Task data
+ + + + +

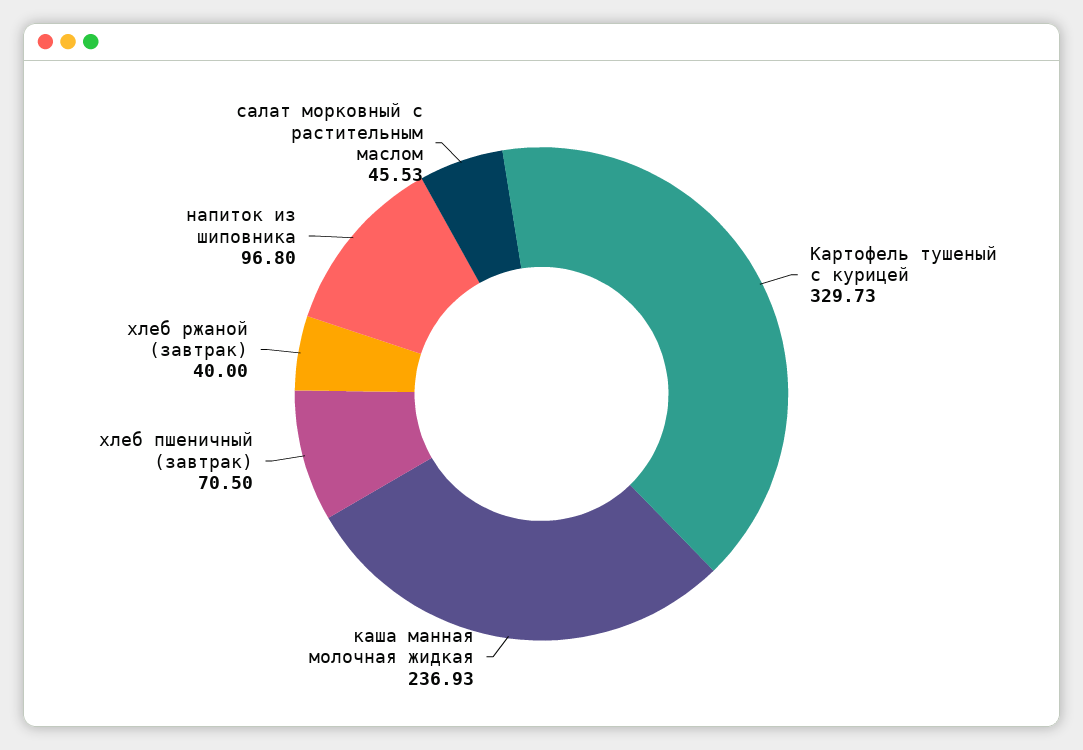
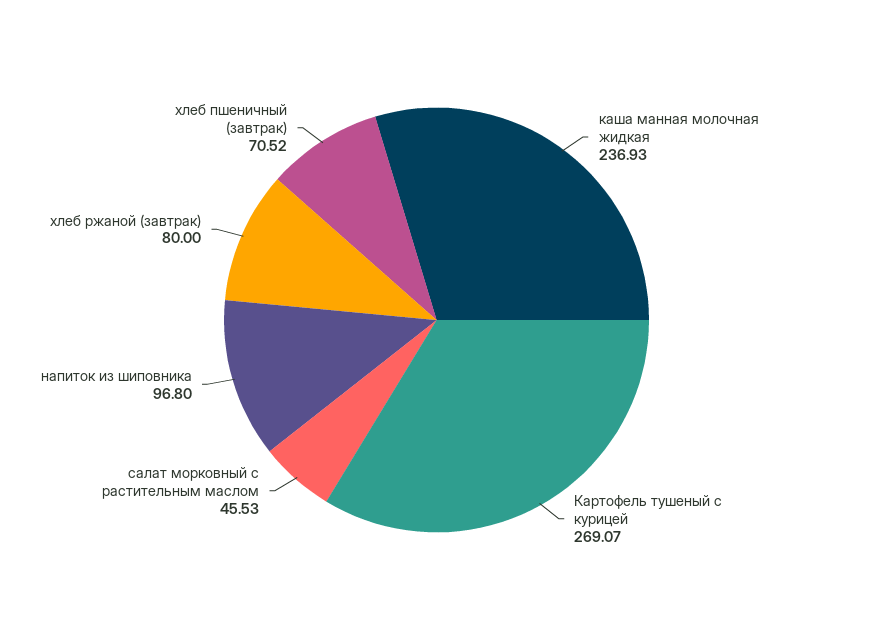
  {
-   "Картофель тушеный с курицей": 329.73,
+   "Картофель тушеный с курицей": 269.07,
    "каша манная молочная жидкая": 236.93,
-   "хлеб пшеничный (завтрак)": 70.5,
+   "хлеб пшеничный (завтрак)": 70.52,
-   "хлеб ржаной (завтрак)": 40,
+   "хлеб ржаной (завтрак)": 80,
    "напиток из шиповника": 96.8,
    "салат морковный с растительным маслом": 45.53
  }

+ + + + +

The copy you write must hold every record verbatim and none of the pictures.

  {
-   "Картофель тушеный с курицей": 329.73,
+   "Картофель тушеный с курицей": 269.07,
    "каша манная молочная жидкая": 236.93,
-   "хлеб пшеничный (завтрак)": 70.5,
+   "хлеб пшеничный (завтрак)": 70.52,
-   "хлеб ржаной (завтрак)": 40,
+   "хлеб ржаной (завтрак)": 80,
    "напиток из шиповника": 96.8,
    "салат морковный с растительным маслом": 45.53
  }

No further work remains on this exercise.